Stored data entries
=====
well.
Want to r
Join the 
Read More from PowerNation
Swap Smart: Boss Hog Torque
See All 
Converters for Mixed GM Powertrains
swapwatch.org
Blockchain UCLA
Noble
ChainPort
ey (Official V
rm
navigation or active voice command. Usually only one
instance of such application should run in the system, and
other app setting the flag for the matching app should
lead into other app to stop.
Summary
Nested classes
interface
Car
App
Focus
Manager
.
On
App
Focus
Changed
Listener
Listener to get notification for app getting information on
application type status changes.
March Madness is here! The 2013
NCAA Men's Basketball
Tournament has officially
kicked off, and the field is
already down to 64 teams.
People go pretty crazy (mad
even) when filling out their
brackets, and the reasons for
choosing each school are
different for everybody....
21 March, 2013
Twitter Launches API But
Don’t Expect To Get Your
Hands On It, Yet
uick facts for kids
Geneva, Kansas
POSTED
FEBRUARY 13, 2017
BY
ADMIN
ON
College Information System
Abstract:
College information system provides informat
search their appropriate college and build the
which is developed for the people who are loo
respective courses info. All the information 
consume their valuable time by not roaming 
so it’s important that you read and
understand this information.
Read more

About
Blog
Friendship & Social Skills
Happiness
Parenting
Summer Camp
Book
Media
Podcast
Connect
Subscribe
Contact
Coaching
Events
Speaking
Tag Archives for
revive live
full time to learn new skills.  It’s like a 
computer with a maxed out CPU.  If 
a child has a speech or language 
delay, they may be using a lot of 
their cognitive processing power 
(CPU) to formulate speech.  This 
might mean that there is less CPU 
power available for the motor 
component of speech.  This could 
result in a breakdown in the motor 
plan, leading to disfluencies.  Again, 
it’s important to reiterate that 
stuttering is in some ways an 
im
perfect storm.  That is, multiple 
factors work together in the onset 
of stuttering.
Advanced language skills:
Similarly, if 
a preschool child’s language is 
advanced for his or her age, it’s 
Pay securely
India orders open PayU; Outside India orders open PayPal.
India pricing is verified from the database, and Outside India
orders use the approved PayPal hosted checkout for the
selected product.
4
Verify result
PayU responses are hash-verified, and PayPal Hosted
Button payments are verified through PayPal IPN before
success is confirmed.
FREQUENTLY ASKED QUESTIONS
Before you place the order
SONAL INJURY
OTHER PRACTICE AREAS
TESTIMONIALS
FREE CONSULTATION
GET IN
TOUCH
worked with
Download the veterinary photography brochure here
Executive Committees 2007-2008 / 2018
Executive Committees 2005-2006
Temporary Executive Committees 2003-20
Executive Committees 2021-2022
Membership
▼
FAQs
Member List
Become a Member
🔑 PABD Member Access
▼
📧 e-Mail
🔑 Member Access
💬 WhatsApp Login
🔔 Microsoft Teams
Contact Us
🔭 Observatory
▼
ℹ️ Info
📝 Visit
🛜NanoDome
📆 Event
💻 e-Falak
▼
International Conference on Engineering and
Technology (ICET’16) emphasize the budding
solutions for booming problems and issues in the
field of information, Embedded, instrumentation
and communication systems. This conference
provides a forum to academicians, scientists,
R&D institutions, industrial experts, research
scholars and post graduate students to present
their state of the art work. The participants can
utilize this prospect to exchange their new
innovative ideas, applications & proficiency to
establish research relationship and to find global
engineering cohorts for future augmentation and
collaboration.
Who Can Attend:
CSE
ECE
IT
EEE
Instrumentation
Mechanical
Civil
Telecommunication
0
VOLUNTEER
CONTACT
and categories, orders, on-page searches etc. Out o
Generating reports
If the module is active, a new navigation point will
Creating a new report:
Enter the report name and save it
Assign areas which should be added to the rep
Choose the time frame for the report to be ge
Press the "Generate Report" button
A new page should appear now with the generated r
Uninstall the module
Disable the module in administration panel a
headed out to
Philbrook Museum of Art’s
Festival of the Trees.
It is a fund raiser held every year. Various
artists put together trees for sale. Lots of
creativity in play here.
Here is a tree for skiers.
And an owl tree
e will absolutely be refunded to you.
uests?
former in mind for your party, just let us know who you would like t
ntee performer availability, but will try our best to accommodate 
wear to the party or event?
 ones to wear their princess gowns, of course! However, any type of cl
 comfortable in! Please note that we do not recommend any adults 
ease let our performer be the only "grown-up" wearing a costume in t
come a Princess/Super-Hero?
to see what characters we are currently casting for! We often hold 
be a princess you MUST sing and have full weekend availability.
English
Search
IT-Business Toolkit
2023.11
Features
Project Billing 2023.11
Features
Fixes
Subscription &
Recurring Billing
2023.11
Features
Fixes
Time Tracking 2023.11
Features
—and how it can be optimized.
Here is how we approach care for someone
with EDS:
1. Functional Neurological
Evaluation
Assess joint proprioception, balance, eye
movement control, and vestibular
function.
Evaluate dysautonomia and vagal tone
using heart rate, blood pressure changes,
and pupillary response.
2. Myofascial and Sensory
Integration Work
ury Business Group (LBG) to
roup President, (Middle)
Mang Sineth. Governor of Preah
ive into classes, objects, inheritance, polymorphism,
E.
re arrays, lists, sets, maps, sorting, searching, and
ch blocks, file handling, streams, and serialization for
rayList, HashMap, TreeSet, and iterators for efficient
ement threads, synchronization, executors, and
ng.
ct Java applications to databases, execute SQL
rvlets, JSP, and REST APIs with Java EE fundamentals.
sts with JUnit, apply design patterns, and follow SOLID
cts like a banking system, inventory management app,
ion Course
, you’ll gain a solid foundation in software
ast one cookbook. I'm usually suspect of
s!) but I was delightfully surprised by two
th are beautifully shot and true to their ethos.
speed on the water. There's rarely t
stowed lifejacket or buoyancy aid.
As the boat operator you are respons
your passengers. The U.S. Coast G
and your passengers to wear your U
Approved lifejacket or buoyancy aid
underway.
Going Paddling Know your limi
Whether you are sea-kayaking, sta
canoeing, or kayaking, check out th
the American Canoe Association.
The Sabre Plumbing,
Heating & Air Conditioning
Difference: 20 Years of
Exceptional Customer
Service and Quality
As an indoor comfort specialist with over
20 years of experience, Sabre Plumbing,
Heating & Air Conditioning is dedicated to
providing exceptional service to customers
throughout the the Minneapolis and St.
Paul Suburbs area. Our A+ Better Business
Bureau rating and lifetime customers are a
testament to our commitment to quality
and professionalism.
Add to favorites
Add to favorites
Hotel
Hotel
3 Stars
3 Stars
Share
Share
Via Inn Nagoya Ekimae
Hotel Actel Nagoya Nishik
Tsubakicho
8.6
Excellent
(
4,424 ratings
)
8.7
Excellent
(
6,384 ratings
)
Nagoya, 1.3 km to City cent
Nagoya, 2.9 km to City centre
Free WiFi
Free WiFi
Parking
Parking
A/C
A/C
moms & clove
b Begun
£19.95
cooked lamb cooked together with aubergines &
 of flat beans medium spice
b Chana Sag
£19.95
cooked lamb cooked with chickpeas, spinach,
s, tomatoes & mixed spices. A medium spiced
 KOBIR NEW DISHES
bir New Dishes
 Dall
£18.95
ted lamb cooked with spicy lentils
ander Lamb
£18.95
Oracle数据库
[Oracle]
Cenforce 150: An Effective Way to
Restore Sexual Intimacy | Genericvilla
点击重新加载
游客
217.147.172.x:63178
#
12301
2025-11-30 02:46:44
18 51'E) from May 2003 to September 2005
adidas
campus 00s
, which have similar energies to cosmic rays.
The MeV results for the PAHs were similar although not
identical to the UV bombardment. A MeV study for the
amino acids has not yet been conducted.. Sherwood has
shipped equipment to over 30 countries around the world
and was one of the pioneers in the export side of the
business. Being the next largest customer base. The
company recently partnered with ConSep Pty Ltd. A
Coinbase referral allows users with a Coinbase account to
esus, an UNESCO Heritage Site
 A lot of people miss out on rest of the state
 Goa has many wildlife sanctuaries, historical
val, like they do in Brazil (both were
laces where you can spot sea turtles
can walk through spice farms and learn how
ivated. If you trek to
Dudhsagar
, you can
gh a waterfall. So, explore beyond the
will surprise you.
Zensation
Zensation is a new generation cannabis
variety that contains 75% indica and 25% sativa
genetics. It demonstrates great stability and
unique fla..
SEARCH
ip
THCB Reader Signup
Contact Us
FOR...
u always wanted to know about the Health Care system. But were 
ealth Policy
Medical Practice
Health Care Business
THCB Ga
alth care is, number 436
=====
Reproduce the lines of the records from the very first line through the line containing "Similarly, if", including both of those lines and keeping each line as it appears.

**EXERCISE OUTPUT:**
well.
Want to r
Join the 
Read More from PowerNation
Swap Smart: Boss Hog Torque
See All 
Converters for Mixed GM Powertrains
swapwatch.org
Blockchain UCLA
Noble
ChainPort
ey (Official V
rm
navigation or active voice command. Usually only one
instance of such application should run in the system, and
other app setting the flag for the matching app should
lead into other app to stop.
Summary
Nested classes
interface
Car
App
Focus
Manager
.
On
App
Focus
Changed
Listener
Listener to get notification for app getting information on
application type status changes.
March Madness is here! The 2013
NCAA Men's Basketball
Tournament has officially
kicked off, and the field is
already down to 64 teams.
People go pretty crazy (mad
even) when filling out their
brackets, and the reasons for
choosing each school are
different for everybody....
21 March, 2013
Twitter Launches API But
Don’t Expect To Get Your
Hands On It, Yet
uick facts for kids
Geneva, Kansas
POSTED
FEBRUARY 13, 2017
BY
ADMIN
ON
College Information System
Abstract:
College information system provides informat
search their appropriate college and build the
which is developed for the people who are loo
respective courses info. All the information 
consume their valuable time by not roaming 
so it’s important that you read and
understand this information.
Read more

About
Blog
Friendship & Social Skills
Happiness
Parenting
Summer Camp
Book
Media
Podcast
Connect
Subscribe
Contact
Coaching
Events
Speaking
Tag Archives for
revive live
full time to learn new skills.  It’s like a 
computer with a maxed out CPU.  If 
a child has a speech or language 
delay, they may be using a lot of 
their cognitive processing power 
(CPU) to formulate speech.  This 
might mean that there is less CPU 
power available for the motor 
component of speech.  This could 
result in a breakdown in the motor 
plan, leading to disfluencies.  Again, 
it’s important to reiterate that 
stuttering is in some ways an 
im
perfect storm.  That is, multiple 
factors work together in the onset 
of stuttering.
Advanced language skills:
Similarly, if 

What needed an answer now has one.